Quinto día
Cruzamos el Garabato, pueblo y arroyo para acceder a la vía verde. Desde la Carlota, hay 5 ó 6 kilómetros y dos o tres cuestas, cortas pero duras. De la estación apenas quedan restos salvo una casilla que parce habitada.
Largas rectas, que prepotentes interrumpen el hilo plateado de los arroyos, nos separan de las Pinedas, pueblo de colonización que la vía atraviesa donde hay fuente y hubo apeadero.
Antes de atravesar el arroyo de la Marota hay un bonito lugar, el parque del Hecho, ofrece fresca sombra contra los rigores del verano. Pasado el puente, la vía asciende suavemente. Llegamos a un solar situado junto a la vía, aquí estaba la antigua estación de Guadalcazar, para llegar al pueblo es mejor acercarse hasta el puente que salva el arroyo de la Torvisca y tomar los caminos rurales que pasan bajo él.

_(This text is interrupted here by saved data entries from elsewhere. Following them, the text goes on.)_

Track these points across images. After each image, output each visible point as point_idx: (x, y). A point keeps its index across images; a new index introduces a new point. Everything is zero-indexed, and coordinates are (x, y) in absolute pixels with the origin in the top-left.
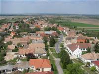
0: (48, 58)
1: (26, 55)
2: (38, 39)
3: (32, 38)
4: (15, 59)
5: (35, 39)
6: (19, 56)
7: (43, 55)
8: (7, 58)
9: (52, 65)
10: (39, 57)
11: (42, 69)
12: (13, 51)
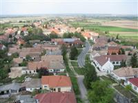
1: (37, 71)
2: (54, 49)
3: (46, 48)
6: (28, 72)
7: (61, 70)
8: (12, 75)
12: (20, 65)
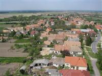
0: (84, 57)
1: (61, 52)
2: (73, 36)
3: (68, 35)
4: (50, 55)
5: (70, 36)
6: (55, 52)
7: (79, 53)
8: (43, 53)
9: (88, 65)
10: (74, 55)
11: (77, 67)
12: (48, 46)
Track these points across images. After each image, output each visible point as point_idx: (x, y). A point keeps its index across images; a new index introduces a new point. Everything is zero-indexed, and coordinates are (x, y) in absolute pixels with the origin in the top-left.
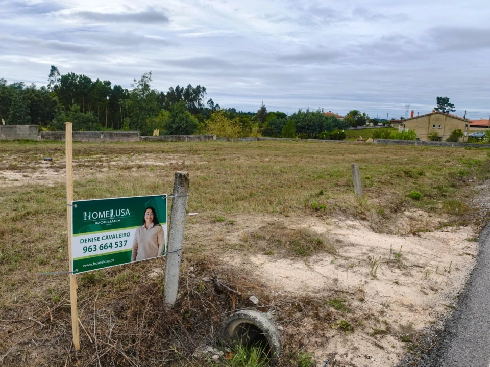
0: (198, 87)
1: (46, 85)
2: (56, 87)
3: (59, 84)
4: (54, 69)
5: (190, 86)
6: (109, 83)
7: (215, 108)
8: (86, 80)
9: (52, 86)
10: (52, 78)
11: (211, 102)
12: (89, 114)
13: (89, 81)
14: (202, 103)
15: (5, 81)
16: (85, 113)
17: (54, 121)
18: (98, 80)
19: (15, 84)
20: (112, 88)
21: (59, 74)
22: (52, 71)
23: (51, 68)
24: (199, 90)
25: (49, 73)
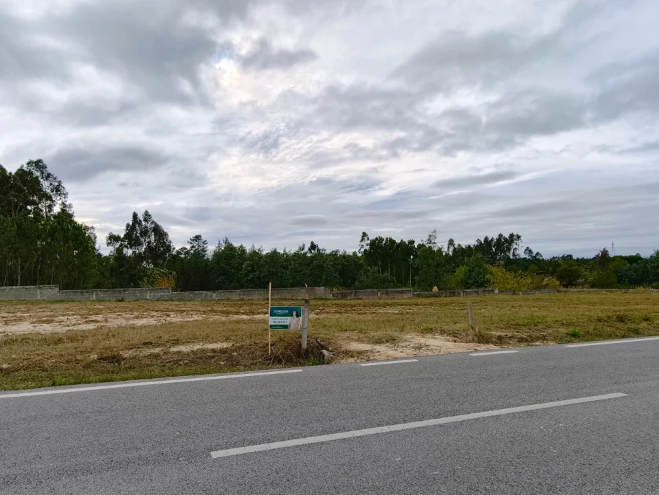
0: (512, 236)
1: (357, 250)
2: (365, 251)
3: (367, 248)
4: (364, 234)
5: (501, 236)
6: (412, 242)
7: (535, 257)
8: (392, 241)
9: (362, 250)
10: (362, 243)
11: (529, 250)
12: (386, 275)
13: (394, 241)
14: (517, 252)
15: (325, 250)
16: (383, 273)
17: (357, 283)
18: (402, 241)
19: (333, 252)
20: (416, 246)
21: (368, 239)
22: (363, 236)
23: (362, 234)
24: (513, 238)
25: (361, 239)
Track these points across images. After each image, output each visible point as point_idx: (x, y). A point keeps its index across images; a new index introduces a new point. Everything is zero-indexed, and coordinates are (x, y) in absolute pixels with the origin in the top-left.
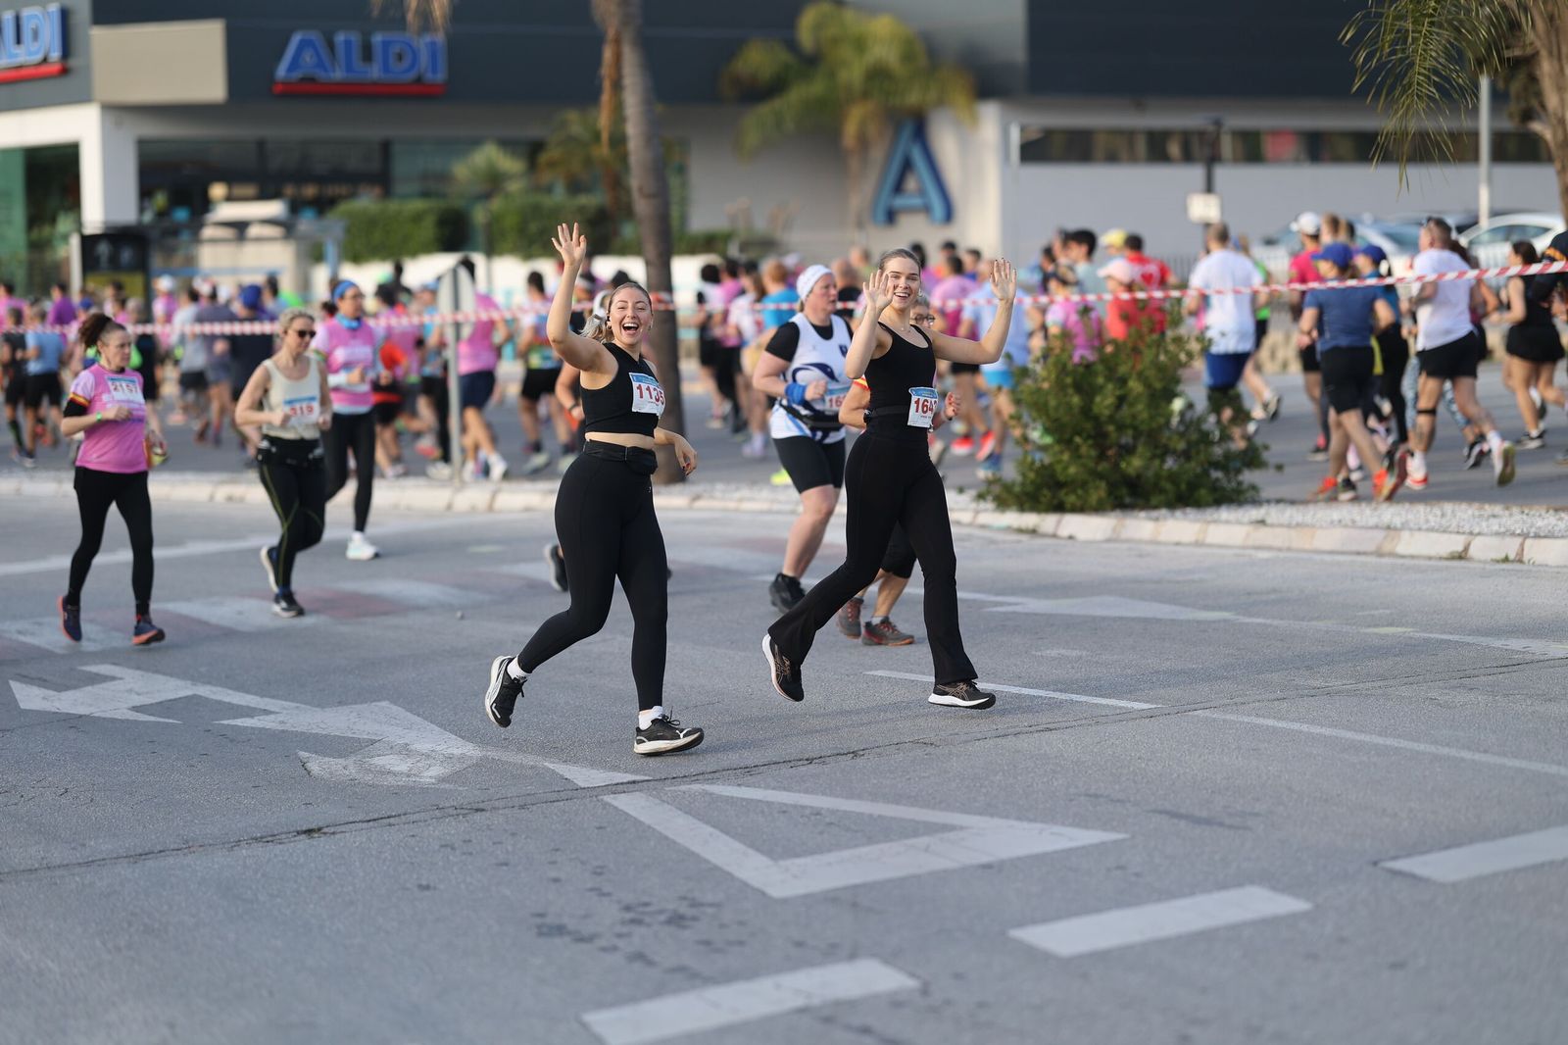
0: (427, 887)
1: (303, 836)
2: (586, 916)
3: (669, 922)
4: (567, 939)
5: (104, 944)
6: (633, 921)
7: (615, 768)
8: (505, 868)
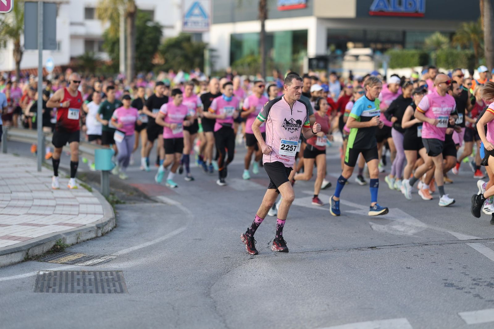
0: (409, 268)
1: (370, 249)
2: (460, 282)
3: (488, 285)
4: (454, 288)
5: (308, 278)
6: (475, 284)
7: (471, 234)
8: (434, 264)
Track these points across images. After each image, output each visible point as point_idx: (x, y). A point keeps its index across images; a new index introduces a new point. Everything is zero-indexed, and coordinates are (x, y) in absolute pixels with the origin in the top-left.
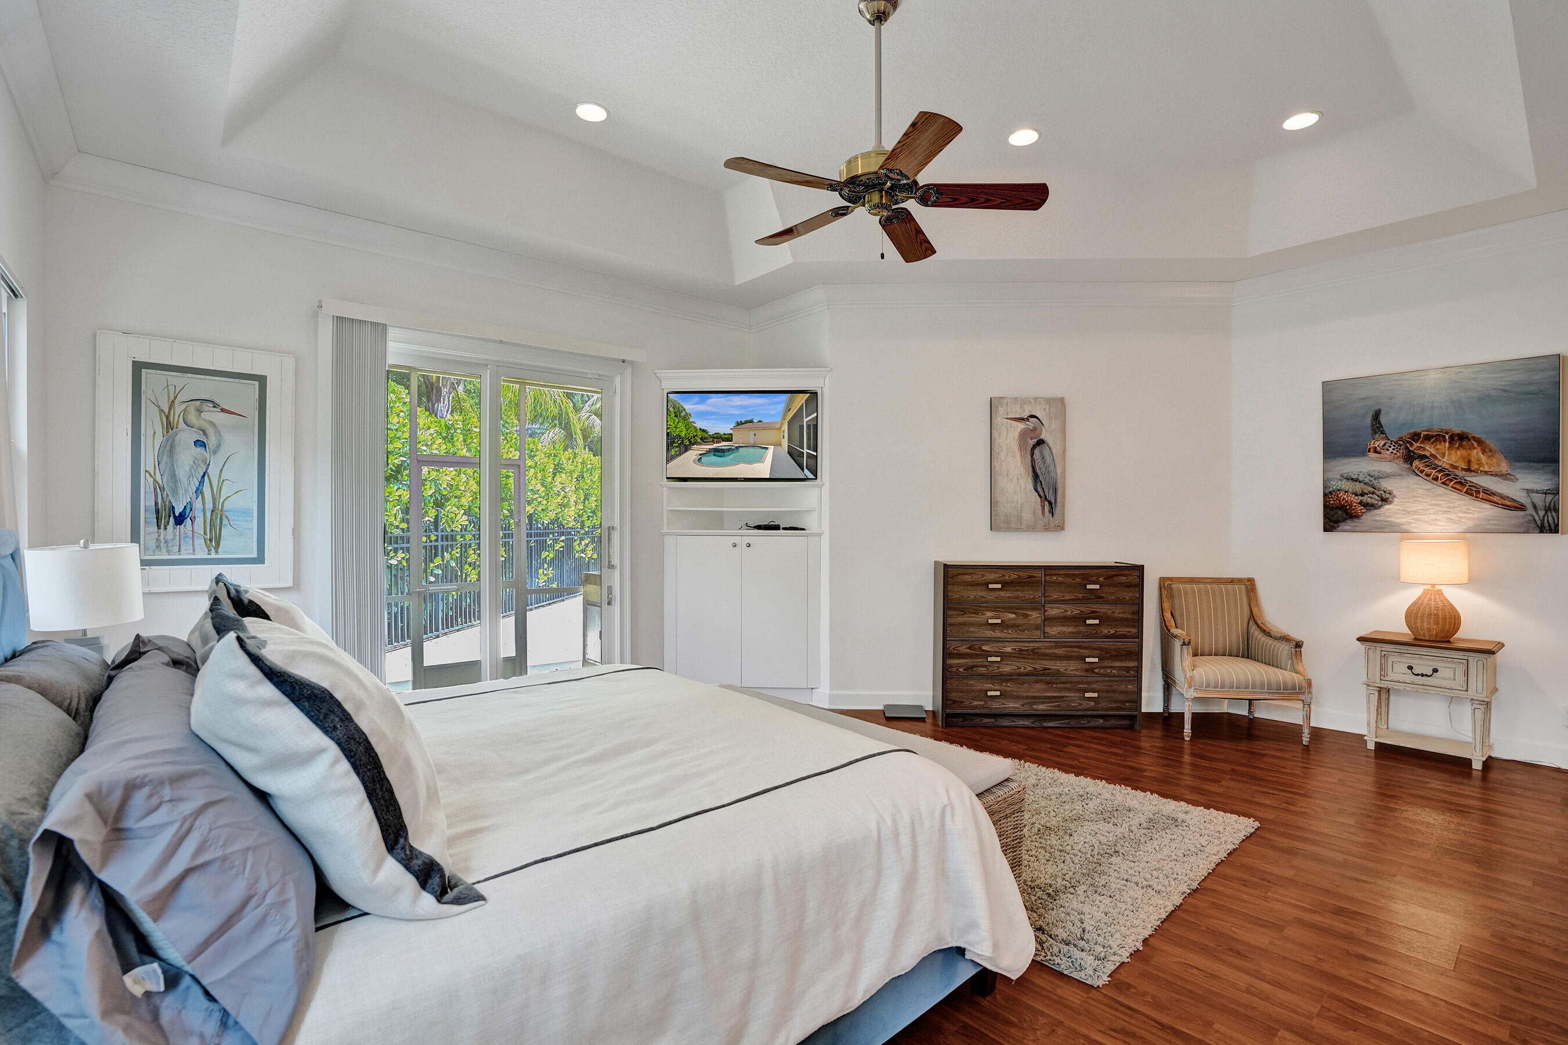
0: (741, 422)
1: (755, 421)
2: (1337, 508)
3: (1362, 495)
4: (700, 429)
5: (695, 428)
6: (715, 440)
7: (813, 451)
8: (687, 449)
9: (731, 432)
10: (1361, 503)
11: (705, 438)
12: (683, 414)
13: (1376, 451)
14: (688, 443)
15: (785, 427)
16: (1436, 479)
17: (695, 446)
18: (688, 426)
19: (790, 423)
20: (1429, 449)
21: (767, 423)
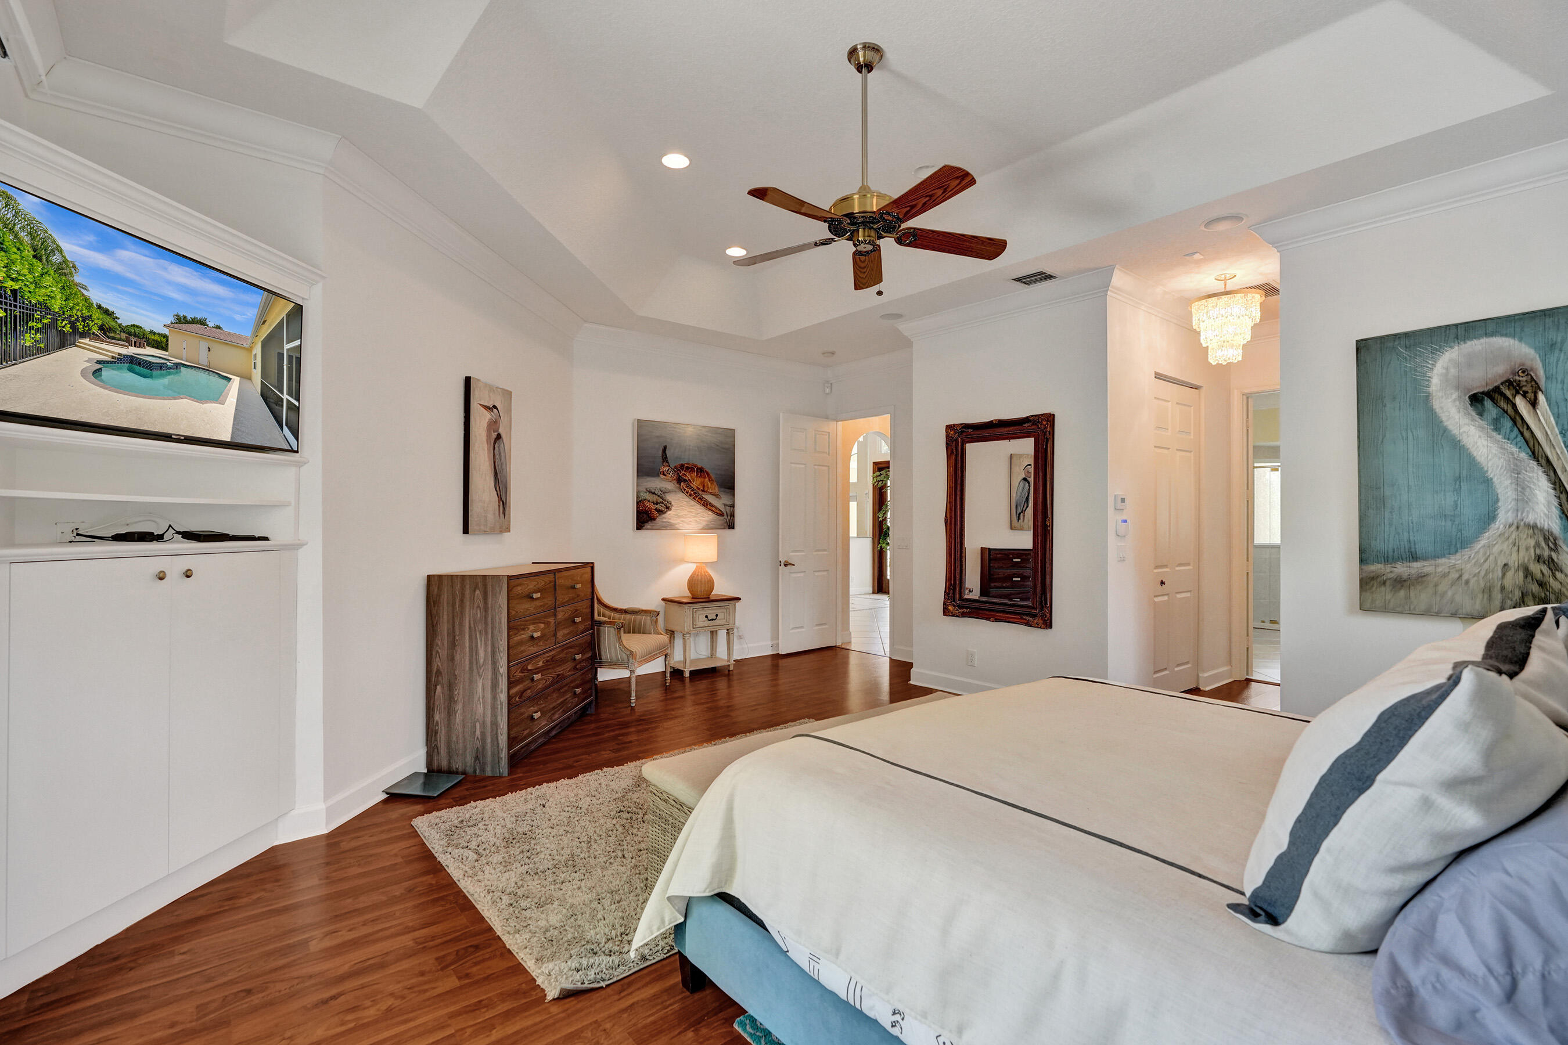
0: (185, 317)
1: (211, 324)
2: (644, 513)
3: (657, 503)
4: (99, 307)
5: (86, 300)
6: (133, 339)
7: (296, 399)
8: (64, 342)
9: (166, 331)
10: (656, 509)
11: (110, 329)
12: (56, 258)
13: (664, 475)
14: (68, 329)
15: (258, 350)
16: (690, 495)
17: (86, 341)
18: (70, 290)
19: (265, 344)
20: (688, 476)
21: (230, 334)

Tras pasar el cerro de la Cabaña comenzamos un sinuoso descenso siempre vigilados en lontananza por el castillo de Almodóvar del Campo. Cruzamos arroyos y colinas y hasta un túnel, el de las Tablas, antiguo criadero de champiñón.
De pronto, el pavimento se levanta, impacta contra José Luis. Todo es oscuridad. Aparece una luz y se dirige hacia ella. Ya en el exterior; nos mira, le miramos. Él no sabe como ha sido, nosotros tampoco. Pedalea altivo delante nuestro, rebozado en el polvo del camino y el casco algo ladeado, como si nada hubiera ocurrido. Callamos.
Seguimos descendiendo hacia el valle del Guadalquivir, antes de encontrarnos con él cruzaremos los magros caudales del Guadajoz sobre un puente de ladrillo, como casi todos los de la traza y último de la vía verde a la que abandonaremos poco más adelante, junto a un silo en la estación de Valchillón.
La califal Córdoba nos espera, pero aun hemos de superar algunas naves industriales y un trozo del margen izquierdo del río. Tenemos nuestro destino en frente, al otro lado del Guadalquivir. Cruzamos el Puente de Piedra y entramos en Córdoba.
Majestuosa, la Mezquita contempla nuestro paso. Uncidos a las calesas los caballos nos miran con interés, las cordobesas con indiferencia.
En el hotel nos desprendemos del polvo y de las bicicletas. Unos deciden visitar la Mezquita y alrededores, otros los bares de alrededor. Comemos en el Patio, típico y caro.
La noche es nuestra, noche de difuntos que decidimos comenzar en el Churrasco. Una botellita de rioja y algunos entrantes, más rioja y churrasco, unos chuletones del valle de los Pedroches y más rioja, postres. Mejor pasear y bajar la cena. Vampiros, licántropos y fantasmas de carne trémula pueblan la noche cordobesa.
A modo de resumen
Como aludo al principio de este escrito, han sido cinco días de pedaleo. De un pedaleo relajado, amable y divertido. Donde la bicicleta ha sido la escusa perfecta para compartir entre amigos cinco maravillosos días. Cinco días de castigar nuestros cuerpos con glotonería, cinco días de lascivia hacia esas rubias húmedas de escarcha y blanca cabellera que nos bebíamos a largos tragos, disfrutándolas. O esos finos untuosos y secos a un tiempo que recuerdan a esos olivos que nos rodean. O esos tintos que nos traen recuerdos de otras rutas lejanas. Acabamos de terminar y ya me siento melancólico. Porqué no repetir en primavera, con los campos henchidos de verde y espigas, con las lagunas rebosantes y los bares repletos de tapas. Las calles paseadas por esas mujeres morenas y hermosas que pinto Julio Romero y esa musicalidad en el hablar que todo lo llena. Y porqué no…
Mariano Vicente; en Murcia, un 14 de noviembre de un caluroso otoño del año 2009.